Anderson, a painter, said the camp helped her realize which media she liked to work with the most.

“I’ll admit, I’m better at drawing and painting than I am with ceramics,” she said.

As the finale for the camp, the art students collaborated on a large painting of coal miners, to go with the theme, “The Way We Worked,” the Smithsonian traveling exhibition.

“Our teacher cut this picture into squares and then we had to a take a bigger [canvas] and draw that,” she said. “We each got a piece and it was kind of like a puzzle.”

The camp culminated with the Showing of the Arts celebration.

Anderson, daughter of Bob and Marsha Anderson, says she plans to study art in college, but isn’t sure where, yet.

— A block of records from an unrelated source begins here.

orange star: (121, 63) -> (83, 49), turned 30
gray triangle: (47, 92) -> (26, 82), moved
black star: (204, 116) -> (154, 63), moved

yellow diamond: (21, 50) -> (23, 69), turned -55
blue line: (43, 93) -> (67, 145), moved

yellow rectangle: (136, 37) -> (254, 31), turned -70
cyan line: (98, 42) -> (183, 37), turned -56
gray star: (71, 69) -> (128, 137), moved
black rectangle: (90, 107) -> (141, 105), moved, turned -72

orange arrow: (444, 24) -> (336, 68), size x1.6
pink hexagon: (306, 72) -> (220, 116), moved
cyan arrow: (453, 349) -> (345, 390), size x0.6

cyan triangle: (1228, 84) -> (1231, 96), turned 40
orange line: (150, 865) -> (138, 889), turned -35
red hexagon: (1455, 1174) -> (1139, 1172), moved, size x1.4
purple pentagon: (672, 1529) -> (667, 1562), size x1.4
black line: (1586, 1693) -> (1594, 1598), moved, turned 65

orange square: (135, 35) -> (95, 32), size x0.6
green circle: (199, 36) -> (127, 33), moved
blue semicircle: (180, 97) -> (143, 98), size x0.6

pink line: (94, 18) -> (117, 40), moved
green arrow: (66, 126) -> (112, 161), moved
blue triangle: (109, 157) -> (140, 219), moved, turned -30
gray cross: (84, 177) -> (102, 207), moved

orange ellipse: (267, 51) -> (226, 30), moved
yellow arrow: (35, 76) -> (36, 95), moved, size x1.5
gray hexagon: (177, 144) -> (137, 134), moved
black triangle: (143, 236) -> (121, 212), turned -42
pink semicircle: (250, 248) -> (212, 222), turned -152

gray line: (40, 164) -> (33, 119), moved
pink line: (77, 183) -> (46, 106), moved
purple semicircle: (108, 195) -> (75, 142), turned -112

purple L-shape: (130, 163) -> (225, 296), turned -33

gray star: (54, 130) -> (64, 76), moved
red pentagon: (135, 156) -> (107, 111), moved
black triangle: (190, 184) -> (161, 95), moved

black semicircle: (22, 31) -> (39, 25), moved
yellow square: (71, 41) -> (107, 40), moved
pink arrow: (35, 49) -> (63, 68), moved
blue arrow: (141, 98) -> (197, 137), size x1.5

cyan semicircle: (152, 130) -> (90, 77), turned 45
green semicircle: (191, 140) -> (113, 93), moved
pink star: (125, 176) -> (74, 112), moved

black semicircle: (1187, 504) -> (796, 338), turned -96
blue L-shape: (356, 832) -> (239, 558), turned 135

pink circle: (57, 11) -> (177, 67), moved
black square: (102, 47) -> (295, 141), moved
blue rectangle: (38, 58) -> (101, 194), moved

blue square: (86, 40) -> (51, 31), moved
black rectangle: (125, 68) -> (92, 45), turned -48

“I’m still looking for a good art school or a college with a good art program,” she said. “The Dean at D&E said if any Governor’s School of the Arts kid wants to come to Davis & Elkins College, they automatically get $5,000. It’s a possibility, but I’m still looking around.”

As part of the camp, the students went to Charleston to visit with Governor Earl Ray Tomblin, who posed for a picture with them on the Capitol steps.